デジタルには表現できない“味”がある!『リトル・ワンダーズ』のレトロフューチャーな世界観を生み出した16mmフィルムの魅力

16mmフィルムで撮られた“レトロフューチャー”な世界観が特徴の『リトル・ワンダーズ』/[c]RILEY CAN YOU HEAR ME? LLC

デジタルには表現できない“味”がある!『リトル・ワンダーズ』のレトロフューチャーな世界観を生み出した16mmフィルムの魅力

11月3日(日) 17:30

『グーニーズ』(85)や『スパイキッズ』(01)を彷彿とさせる、悪ガキたちの冒険を描いた『リトル・ワンダーズ』(公開中)。メガホンをとったのは、これがデビュー作となる新鋭ウェストン・ラズーリ監督。映画冒頭に「SHOT ON Kodak 16mm MOTION PICTURE FILM」(コダックの16mmフィルムで撮影された劇映画)と画面いっぱいに映し出されるなど、16mmフィルムでの撮影にこだわったところがこの作品の特徴のひとつであり、その世界観や魅力的なキャラクターは第76回カンヌ国際映画祭や、第48回トロント国際映画祭など各国の映画祭で多くの称賛の声を集めた。
【写真を見る】自由奔放な子どもたちのキャラクターと色彩豊かな映像美が魅力的な『リトル・ワンダーズ』

カリフォルニア美術大学でグラフィックデザイン、ファッションデザインなどを学んだ後に映画監督に転身した『リトル・ワンダーズ』のウェストン・ラズーリ

現在の映画界はデジタルでの撮影・上映が一般的といわれているが、クリストファー・ノーランやM.ナイト・シャマランらはよりコストのかかるフィルム撮影にこだわっている。また日本でも特別に『オッペンハイマー』(23)や『憐れみの3章』(24)のフィルム上映が実施され、多くの映画ファンが足を運んで話題となった。

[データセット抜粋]
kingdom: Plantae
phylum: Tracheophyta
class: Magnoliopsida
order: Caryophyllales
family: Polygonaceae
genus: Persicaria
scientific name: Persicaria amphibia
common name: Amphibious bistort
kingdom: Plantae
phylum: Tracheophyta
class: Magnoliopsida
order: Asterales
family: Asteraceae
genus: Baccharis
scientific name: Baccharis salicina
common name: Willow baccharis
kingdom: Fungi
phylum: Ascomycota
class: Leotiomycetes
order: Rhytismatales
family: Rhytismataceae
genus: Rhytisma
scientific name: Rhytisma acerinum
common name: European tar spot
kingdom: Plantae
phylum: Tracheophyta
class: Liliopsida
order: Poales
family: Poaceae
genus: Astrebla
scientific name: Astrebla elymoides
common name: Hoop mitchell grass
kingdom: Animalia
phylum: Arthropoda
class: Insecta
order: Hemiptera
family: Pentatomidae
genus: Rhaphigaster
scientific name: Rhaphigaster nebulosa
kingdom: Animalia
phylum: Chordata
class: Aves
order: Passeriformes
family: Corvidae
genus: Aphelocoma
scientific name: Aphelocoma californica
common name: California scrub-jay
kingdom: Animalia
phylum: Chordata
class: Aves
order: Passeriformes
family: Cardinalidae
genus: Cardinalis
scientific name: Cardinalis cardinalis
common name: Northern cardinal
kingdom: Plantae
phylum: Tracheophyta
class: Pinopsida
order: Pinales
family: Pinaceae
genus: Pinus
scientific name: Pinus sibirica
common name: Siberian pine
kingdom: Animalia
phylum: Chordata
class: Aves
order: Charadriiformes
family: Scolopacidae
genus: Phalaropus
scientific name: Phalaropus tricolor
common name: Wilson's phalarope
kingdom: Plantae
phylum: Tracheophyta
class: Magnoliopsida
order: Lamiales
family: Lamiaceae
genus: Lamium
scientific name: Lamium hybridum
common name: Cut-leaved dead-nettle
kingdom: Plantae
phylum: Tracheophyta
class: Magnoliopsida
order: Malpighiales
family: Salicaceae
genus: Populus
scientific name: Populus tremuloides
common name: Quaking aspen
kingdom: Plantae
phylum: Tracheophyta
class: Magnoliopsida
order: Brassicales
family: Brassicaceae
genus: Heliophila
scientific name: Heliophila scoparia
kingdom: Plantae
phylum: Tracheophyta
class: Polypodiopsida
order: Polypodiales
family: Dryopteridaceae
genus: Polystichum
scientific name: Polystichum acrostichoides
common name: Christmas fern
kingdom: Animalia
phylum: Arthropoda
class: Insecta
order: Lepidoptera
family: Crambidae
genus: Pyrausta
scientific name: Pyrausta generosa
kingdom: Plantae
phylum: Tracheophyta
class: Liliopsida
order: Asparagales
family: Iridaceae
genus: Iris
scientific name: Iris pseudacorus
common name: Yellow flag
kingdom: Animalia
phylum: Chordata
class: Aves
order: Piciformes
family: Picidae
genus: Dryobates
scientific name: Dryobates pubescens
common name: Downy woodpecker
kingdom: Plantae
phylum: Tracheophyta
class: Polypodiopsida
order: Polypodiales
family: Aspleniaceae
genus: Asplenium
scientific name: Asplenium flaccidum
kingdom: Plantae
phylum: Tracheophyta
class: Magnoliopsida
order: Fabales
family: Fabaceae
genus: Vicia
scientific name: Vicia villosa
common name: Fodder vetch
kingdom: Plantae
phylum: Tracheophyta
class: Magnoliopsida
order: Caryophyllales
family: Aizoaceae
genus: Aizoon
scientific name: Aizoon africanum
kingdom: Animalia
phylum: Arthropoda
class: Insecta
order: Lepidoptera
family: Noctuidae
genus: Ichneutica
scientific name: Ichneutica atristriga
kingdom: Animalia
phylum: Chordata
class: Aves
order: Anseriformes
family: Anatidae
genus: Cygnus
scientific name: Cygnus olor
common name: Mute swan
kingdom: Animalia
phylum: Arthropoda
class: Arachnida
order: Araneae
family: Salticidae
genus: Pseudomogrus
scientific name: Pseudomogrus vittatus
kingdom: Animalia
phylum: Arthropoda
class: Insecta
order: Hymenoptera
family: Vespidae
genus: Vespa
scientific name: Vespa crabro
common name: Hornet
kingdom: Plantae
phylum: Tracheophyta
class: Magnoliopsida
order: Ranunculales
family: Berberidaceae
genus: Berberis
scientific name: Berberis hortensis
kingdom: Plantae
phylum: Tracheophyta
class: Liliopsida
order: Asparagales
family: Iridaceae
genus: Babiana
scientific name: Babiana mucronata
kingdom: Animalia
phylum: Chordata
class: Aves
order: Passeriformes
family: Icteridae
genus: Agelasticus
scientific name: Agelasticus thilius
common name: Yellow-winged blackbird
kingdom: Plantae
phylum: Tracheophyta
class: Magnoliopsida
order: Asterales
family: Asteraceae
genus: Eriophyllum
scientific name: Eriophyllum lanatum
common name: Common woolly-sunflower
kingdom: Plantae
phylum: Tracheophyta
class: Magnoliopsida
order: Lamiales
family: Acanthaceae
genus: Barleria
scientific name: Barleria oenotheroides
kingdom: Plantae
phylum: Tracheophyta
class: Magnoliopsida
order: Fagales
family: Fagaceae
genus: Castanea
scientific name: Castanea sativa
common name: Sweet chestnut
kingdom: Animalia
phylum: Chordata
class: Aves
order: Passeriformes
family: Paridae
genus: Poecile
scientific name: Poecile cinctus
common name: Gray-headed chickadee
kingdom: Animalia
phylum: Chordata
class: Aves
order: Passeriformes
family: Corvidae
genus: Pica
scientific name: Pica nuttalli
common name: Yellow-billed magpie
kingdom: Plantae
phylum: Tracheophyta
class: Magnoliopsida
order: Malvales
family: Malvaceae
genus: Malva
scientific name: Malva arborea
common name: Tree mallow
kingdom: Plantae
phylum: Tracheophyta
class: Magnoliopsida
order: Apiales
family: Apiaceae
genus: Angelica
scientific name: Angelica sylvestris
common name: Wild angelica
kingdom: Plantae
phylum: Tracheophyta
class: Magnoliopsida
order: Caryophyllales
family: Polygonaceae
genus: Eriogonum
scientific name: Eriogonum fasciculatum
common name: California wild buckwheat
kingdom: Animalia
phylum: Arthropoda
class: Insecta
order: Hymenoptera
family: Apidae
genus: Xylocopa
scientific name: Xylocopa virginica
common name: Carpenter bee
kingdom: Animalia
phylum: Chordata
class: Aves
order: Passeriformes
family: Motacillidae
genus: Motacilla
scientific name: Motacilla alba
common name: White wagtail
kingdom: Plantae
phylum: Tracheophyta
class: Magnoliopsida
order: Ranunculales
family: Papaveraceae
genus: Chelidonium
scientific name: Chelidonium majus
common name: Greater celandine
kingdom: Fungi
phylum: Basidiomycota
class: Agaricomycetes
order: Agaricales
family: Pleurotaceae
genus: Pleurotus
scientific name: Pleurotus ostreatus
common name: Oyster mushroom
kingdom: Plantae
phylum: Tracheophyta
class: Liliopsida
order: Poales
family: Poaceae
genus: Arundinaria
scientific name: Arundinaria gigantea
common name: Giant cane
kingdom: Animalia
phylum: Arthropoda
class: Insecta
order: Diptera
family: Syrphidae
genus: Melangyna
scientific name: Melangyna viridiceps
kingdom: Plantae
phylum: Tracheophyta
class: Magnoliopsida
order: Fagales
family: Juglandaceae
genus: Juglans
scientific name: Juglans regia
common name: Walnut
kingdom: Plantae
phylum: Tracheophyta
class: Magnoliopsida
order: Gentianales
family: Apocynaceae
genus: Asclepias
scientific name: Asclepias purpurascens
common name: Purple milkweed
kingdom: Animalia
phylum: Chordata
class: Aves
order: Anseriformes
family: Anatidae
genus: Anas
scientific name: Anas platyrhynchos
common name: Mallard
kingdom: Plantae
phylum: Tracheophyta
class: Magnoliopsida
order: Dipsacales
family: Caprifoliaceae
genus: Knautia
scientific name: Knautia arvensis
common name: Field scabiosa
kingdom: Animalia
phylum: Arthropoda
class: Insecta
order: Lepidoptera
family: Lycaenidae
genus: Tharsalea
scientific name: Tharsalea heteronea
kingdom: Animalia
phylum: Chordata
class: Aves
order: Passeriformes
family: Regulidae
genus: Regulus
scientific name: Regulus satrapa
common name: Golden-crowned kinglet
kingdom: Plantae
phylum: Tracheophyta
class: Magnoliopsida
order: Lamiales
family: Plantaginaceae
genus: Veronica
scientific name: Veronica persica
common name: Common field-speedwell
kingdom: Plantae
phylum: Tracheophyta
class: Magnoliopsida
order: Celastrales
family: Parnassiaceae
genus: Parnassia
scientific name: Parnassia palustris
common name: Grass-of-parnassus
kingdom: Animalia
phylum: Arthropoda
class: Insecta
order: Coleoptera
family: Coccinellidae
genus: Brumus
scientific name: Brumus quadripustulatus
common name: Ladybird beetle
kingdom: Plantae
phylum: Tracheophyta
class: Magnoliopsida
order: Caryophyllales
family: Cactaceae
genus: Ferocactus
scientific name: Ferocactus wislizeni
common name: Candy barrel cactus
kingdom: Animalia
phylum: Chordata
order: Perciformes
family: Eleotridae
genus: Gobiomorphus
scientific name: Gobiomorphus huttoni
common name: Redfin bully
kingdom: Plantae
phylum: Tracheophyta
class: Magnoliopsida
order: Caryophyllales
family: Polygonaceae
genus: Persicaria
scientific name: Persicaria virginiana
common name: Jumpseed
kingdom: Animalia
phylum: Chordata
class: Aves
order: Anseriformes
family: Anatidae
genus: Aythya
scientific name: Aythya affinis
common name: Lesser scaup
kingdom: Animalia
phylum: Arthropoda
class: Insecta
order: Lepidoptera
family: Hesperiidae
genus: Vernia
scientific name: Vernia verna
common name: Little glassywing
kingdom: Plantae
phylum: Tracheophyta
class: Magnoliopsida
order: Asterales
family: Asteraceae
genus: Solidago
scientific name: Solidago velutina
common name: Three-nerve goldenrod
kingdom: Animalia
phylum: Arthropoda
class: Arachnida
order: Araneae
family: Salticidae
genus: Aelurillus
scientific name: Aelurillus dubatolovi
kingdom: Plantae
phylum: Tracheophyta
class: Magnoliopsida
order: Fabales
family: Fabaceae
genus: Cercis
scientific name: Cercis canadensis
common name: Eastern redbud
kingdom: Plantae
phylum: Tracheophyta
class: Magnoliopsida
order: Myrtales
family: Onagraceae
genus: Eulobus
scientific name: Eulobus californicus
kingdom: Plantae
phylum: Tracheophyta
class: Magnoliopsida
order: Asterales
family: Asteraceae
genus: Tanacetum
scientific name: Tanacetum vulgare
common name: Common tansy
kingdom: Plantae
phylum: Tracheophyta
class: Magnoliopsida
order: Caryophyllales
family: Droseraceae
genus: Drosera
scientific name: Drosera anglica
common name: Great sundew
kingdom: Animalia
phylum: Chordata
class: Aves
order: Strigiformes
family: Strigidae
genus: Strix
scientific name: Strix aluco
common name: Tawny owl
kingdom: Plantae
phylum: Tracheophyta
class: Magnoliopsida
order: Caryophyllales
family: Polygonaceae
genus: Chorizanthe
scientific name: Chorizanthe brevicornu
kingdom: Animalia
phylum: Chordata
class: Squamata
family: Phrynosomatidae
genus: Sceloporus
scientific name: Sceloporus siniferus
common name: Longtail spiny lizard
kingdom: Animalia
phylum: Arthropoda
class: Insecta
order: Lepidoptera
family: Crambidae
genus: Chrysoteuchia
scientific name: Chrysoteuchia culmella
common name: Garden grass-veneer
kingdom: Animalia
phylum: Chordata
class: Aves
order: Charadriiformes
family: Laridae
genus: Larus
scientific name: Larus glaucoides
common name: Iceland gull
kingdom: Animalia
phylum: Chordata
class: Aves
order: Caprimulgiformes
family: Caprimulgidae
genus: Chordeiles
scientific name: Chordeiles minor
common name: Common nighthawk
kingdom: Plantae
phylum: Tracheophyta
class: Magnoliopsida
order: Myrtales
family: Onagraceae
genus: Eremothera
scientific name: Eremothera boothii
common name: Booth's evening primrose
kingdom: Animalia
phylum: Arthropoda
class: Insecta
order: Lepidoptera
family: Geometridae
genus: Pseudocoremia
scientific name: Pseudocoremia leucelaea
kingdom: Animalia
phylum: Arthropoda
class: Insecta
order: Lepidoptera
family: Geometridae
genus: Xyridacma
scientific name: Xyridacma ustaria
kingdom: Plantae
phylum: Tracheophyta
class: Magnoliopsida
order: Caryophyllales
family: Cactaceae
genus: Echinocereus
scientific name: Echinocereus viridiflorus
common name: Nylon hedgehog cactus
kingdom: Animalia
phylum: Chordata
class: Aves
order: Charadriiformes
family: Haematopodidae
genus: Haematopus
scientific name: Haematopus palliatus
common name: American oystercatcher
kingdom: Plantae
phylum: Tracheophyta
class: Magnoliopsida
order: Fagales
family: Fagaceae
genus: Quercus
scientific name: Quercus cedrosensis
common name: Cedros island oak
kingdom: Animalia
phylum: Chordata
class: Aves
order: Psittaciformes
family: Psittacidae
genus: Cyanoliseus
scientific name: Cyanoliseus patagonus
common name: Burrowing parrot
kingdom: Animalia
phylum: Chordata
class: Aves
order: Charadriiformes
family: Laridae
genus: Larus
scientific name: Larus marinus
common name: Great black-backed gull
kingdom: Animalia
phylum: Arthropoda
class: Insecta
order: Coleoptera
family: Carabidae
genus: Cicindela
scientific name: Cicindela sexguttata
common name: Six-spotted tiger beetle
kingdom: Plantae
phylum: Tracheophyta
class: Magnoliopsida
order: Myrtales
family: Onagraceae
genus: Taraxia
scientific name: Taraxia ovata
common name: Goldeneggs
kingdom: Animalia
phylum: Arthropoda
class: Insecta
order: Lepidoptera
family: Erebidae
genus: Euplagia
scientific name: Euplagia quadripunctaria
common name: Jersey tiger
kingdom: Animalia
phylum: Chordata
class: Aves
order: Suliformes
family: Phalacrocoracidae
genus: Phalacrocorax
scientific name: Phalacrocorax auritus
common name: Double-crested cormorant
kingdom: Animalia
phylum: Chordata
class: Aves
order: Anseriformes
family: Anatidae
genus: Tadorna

**必要な作業:**
1. 記事の「カリフォルニア美術大学でグラ」から「ンが足を運んで話題となった。」までを丸ごと書き出し、その中の「カリフォルニア美術大学」を「美術大学」に差し替えてください。
2. 16mmフィルムの記事で『』に入れて題名が示されている映画をすべて挙げること。
3. 16mmフィルムの記事を、最後の文の後から書き進めること。

**回答内容:**
1.
美術大学でグラフィックデザイン、ファッションデザインなどを学んだ後に映画監督に転身した『リトル・ワンダーズ』のウェストン・ラズーリ

現在の映画界はデジタルでの撮影・上映が一般的といわれているが、クリストファー・ノーランやM.ナイト・シャマランらはよりコストのかかるフィルム撮影にこだわっている。また日本でも特別に『オッペンハイマー』(23)や『憐れみの3章』(24)のフィルム上映が実施され、多くの映画ファンが足を運んで話題となった。

2. 『リトル・ワンダーズ』、『グーニーズ』、『スパイキッズ』、『オッペンハイマー』、『憐れみの3章』

3.
いったいデジタルとフィルムの違いとは?フィルムにはどんな種類があるのか?少し駆け足で説明しつつ、『リトル・ワンダーズ』の撮影で使用された16mmフィルムの特性にも迫っていこう。

■デジタル全盛のいま、フィルムで撮影する利点とは

70mmIMAXカメラでの撮影に異様なこだわりを見せるクリストファー・ノーラン

1999年からはじまった『スターウォーズ』新三部作の公開を境に、映画の撮影・上映はフィルムからデジタルへの転換を果たした(ちなみに『エピソード1』は35mm撮影のためデジタル化は上映のみ。全編デジタル撮影・上映への完全移行を実現したのは2002年の『エピソード2』から。世界初の全編デジタル撮影を実現した商業映画は2001年のフランス映画『ヴィドック』)。その後、しばらくはフィルムとデジタル、両方のフォーマットが混在する時代が続いたが、2010年ごろを境にデジタル環境が急速に普及。2023年末現在、日本全国の映画館(シネコン含む)のスクリーン数は3653だったが、そのうちの3602スクリーンがデジタル上映である(映画製作者連盟調べ)ことからも、映画業界はほぼ完全にデジタルに移行したと言っていいだろう。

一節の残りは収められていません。